Assignment 7: Tidyverse, data manipulation

Due by 05:00 PM on Tuesday, October 20, 2020

To submit on blackboard, due 10-20-2020, 5:00pm

  • What is the difference between read_xls() and read_xlsx() functions? What message do you get if reading an .xlsx file using read_xls() function?

  • What does the skip argument do?

  • Do we need to refer to a sheet within an excel file as a number, or can we refer to it as the sheet name instead?

  • What does the guess_max argument do?

  • What happens if columns in the Excel worksheet are of different length?

  • Use the starwars dataset that is loaded with the tidyverse. Accomplish the following in one long string of pipes.
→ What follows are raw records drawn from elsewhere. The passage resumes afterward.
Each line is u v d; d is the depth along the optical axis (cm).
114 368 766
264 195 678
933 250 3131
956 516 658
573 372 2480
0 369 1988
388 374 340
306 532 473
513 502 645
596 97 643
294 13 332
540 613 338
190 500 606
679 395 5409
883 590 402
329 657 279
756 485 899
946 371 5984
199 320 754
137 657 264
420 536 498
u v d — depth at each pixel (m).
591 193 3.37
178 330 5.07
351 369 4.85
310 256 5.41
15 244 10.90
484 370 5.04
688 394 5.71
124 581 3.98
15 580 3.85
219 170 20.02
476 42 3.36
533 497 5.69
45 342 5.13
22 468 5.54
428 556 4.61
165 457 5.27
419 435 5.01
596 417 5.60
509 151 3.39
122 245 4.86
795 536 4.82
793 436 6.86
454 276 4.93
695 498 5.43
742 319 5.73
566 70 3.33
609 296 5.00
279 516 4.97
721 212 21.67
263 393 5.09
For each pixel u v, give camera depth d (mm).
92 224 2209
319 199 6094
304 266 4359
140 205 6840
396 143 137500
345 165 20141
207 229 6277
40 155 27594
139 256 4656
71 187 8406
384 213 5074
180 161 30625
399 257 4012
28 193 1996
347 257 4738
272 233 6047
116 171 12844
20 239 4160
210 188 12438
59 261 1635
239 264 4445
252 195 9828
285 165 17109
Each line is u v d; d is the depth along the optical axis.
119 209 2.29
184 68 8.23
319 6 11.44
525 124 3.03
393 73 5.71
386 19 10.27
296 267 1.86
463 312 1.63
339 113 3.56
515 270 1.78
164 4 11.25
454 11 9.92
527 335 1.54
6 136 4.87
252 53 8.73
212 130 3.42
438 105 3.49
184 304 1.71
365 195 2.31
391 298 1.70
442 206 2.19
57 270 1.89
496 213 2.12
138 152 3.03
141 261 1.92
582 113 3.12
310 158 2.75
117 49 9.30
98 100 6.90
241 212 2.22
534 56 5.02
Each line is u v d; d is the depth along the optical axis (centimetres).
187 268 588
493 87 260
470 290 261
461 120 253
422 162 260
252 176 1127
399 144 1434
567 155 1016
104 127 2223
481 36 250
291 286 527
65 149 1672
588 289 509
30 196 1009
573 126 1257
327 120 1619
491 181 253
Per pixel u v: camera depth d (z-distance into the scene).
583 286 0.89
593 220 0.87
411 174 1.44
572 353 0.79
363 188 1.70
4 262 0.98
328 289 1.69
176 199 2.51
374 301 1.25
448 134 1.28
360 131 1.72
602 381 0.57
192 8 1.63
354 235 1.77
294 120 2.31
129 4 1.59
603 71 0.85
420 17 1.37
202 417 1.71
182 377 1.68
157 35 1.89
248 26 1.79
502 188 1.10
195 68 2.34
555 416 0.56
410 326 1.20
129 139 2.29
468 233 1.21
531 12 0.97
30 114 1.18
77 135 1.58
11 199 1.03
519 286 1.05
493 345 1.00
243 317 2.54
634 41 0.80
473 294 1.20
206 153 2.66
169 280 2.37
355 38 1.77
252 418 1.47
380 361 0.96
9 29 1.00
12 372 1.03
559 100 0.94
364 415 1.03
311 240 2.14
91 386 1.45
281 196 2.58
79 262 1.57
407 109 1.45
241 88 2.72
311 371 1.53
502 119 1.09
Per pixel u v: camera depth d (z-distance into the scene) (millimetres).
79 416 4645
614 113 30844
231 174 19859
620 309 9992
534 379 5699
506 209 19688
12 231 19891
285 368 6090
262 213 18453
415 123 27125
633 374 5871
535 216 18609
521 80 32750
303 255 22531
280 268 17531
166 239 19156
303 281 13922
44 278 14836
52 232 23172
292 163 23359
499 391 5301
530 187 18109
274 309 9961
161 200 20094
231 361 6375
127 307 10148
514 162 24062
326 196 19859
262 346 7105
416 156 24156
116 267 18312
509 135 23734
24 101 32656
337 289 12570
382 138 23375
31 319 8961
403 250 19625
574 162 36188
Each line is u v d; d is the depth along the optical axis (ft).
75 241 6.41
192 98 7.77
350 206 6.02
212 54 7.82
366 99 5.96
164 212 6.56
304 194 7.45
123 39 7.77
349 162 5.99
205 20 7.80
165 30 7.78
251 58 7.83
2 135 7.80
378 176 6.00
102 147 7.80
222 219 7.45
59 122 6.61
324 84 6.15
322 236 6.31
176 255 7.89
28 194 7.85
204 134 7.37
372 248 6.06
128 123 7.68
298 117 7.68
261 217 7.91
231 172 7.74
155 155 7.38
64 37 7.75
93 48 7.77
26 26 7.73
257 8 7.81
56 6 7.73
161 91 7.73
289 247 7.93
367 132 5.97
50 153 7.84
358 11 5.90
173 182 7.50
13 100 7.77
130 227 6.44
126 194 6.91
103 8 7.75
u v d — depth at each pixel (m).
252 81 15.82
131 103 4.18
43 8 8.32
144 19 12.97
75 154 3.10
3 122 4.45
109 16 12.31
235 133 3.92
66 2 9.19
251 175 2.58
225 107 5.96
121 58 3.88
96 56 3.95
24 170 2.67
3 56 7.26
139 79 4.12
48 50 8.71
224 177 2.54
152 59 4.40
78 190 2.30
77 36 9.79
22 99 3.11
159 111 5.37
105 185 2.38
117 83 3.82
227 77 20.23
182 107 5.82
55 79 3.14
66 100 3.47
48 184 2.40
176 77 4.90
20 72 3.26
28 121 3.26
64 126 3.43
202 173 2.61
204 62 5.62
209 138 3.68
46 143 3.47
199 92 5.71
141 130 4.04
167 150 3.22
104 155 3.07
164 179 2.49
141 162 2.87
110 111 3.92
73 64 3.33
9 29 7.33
    • Keep only observations with weight and height recorded.
    • Create a variable called bmi that calculates the character’s BMI.
    • Summarize the BMI variable, grouping observations by homeworld.
    • Print this summary in decreasing order of average BMI.
  • Read in the following data into R. This data is from the American Community Survey and references the population of three cities in Virginia between 2009 and 2012. cities <- data.frame(name = rep(c("richmond", "norfolk", "charlottesville")), pop2009 = c(1202494,236071,191515), pop2010 = c(1235565,242143,197279), pop2011 = c(1248271,241943,199675), pop2012 = c(1260202,243056,210909)) In one long string of pipes, convert the data from wide (2009 to 2012 population values) to long format, naming the new column of populations pop, group by city, create a summary variable that is the ratio of the largest population value to smallest population value for the city, and arrange by this ratio value in decreasing order.